On March 23, Conserve Southwest Utah, the Conservation Lands Foundation, and The Wilderness Society filed a motion to intervene in Washington County’s appeal in the Interior Board of Land Appeals of the Final Resource Management Plans for the Red Cliffs and Beaver Dam Wash National Conservation Areas.
On Feb. 23, Washington County filed an appeal with the Interior Board of Land Appeals contesting the Final Resource Management Plans for the Red Cliffs and Beaver Dam Wash National Conservation Areas. At the heart of the appeal is Washington County’s claim that the Bureau of Land Management failed to consider and approve the construction of a highway or northern corridor through the Red Cliffs National Conservation Areas. Intervention status will give the three conservation organizations options in the case of an unfavorable settlement or ruling.
“The Red Cliffs and Beaver Dam Wash [National Conservation Areas] are extraordinary landscapes, sustaining not only the native habitat but also the recreation and tourism critical to our local economy and the signature vistas of our county’s visual appeal,” stated Tom Butine, board president of Conserve Southwest Utah, a local citizen-based conservation nonprofit organization headquartered in St. George. “[Conserve Southwest Utah] and our members have invested heavily over the past 11 years to establish these protected lands and care deeply about their value to those who live and visit here. We hope to continue the dialog with our county commission to understand and resolve the issues.”
The Red Cliffs and Beaver Dam Wash National Conservation Areas were established by legislation in 2009 after years of collaboration and input from the public and other stakeholders. The Red Cliffs National Conservation Area was designated in large part to protect habitat for the threatened Mojave Desert tortoise while allowing development in other areas of Washington County. This compromise was agreed to and signed by officials in Washington County as part of a Habitat Conservation Plan in 1996.
“The plan was the product of years of hard work and public input,” said Phil Hanceford, assistant director of The Wilderness Society’s BLM Action Center. “It is a shame to see government throwing away resources on legal action and going back on commitments made during negotiations around the designation of the National Conservation Areas.”
“Logically, the construction of a highway through a National Conservation Area designated by Congress to protect desert tortoise habitat does not make sense,” stated Danielle Murray, senior director at the Conservation Lands Foundation. “The [Final Resource Management Plan] gets it right. It reflects the overarching intent of Congress and six years of input from stakeholders. We intervened to ensure all this hard work that led to a sensible plan is not undermined.”

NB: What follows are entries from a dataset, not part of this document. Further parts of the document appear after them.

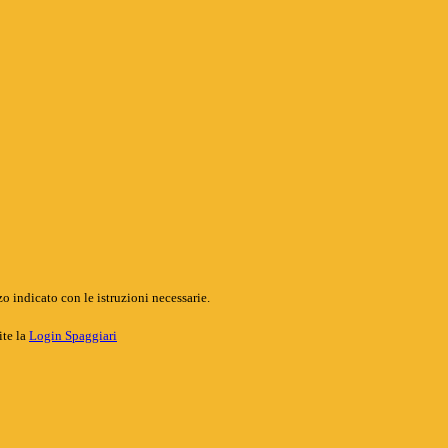
o indicato con le istruzioni necessarie.
ite la
Login Spaggiari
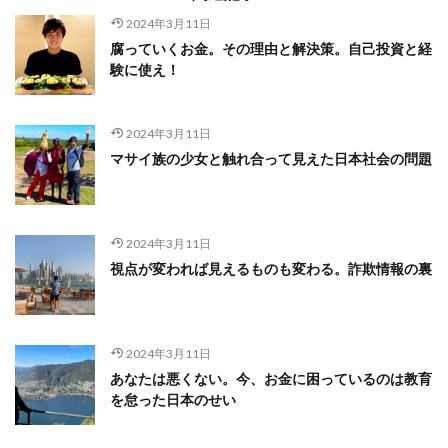
2024年3月11日
腐っていくお金。その理由と解決策。自己投資と経
験に使え！
2024年3月11日
マサイ族の少女と触れ合って見えた日本社会の問題
2024年3月11日
視点が変われば見えるものも変わる。詐欺情報の裏
2024年3月11日
あなたは悪くない。今、お金に困っているのは教育
を怠った日本のせい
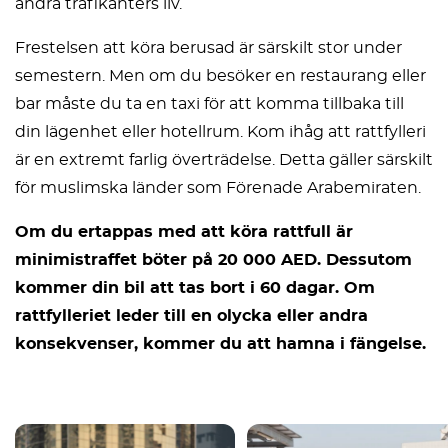
andra trafikanters liv.
Frestelsen att köra berusad är särskilt stor under
semestern. Men om du besöker en restaurang eller
bar måste du ta en taxi för att komma tillbaka till
din lägenhet eller hotellrum. Kom ihåg att rattfylleri
är en extremt farlig överträdelse. Detta gäller särskilt
för muslimska länder som Förenade Arabemiraten.
Om du ertappas med att köra rattfull är
minimistraffet böter på 20 000 AED. Dessutom
kommer din bil att tas bort i 60 dagar. Om
rattfylleriet leder till en olycka eller andra
konsekvenser, kommer du att hamna i fängelse.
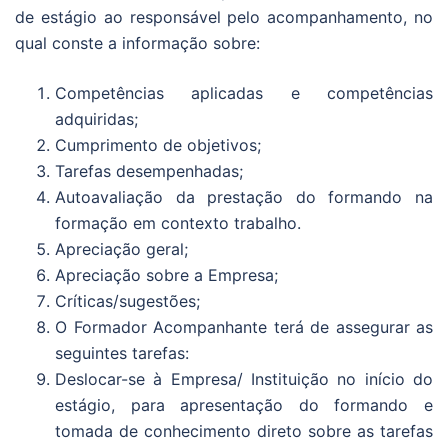
de estágio ao responsável pelo acompanhamento, no
qual conste a informação sobre:
Competências aplicadas e competências
adquiridas;
Cumprimento de objetivos;
Tarefas desempenhadas;
Autoavaliação da prestação do formando na
formação em contexto trabalho.
Apreciação geral;
Apreciação sobre a Empresa;
Críticas/sugestões;
O Formador Acompanhante terá de assegurar as
seguintes tarefas:
Deslocar-se à Empresa/ Instituição no início do
estágio, para apresentação do formando e
tomada de conhecimento direto sobre as tarefas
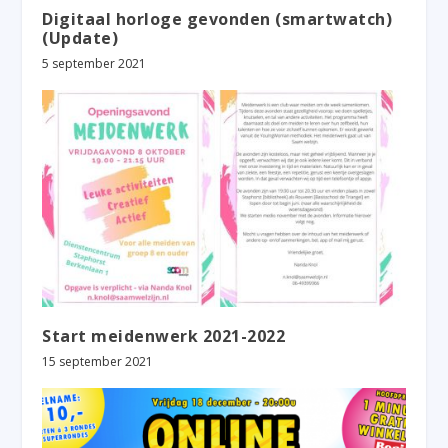
Digitaal horloge gevonden (smartwatch)
(Update)
5 september 2021
Start meidenwerk 2021-2022
15 september 2021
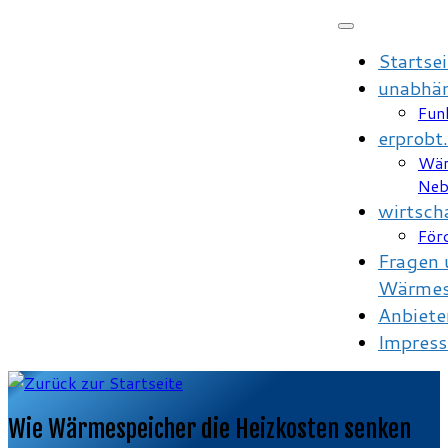
Startsei
unabhän
Fun
erprobt.
Wär
Neb
wirtscha
För
Fragen 
Wärmes
Anbiete
Impres
Wie Wärmespeicher die Heizkosten senken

When they were designated, the Red Cliffs and Beaver Dam Wash National Conservation Areas became part of the National Conservation Lands, a collection of places around the West recognized for their scenic, ecological, historic, or cultural significance. They were protected to “conserve, protect, and enhance for the benefit and enjoyment of present and future generation the ecological, scenic, wildlife, recreation, cultural, historical, natural, educational, and scientific resources of the NCA; and to protect listed threatened or endangered species.”
Conserve Southwest Utah is a 501 (c)(3) nonprofit grassroots coalition of local citizens advocating conservation the area’s natural resources (public lands, water, and air) and cultural resources (the remnants of native and pioneer activity) and for the Smart Growth principles that enable conservation, for the benefit of present and future generations.
The Conservation Lands Foundation is the only organization dedicated solely to protecting, restoring, and expanding the National Conservation Lands so they will endure from generation to generation. The National Conservation Lands are 36 million acres of protected public lands, rivers, and trails managed by the BLM that have joined the ranks of national parks and wildlife refuges as guardians of the nation’s natural, cultural, and outdoor heritage and drivers of its $646 billion outdoor recreation economy.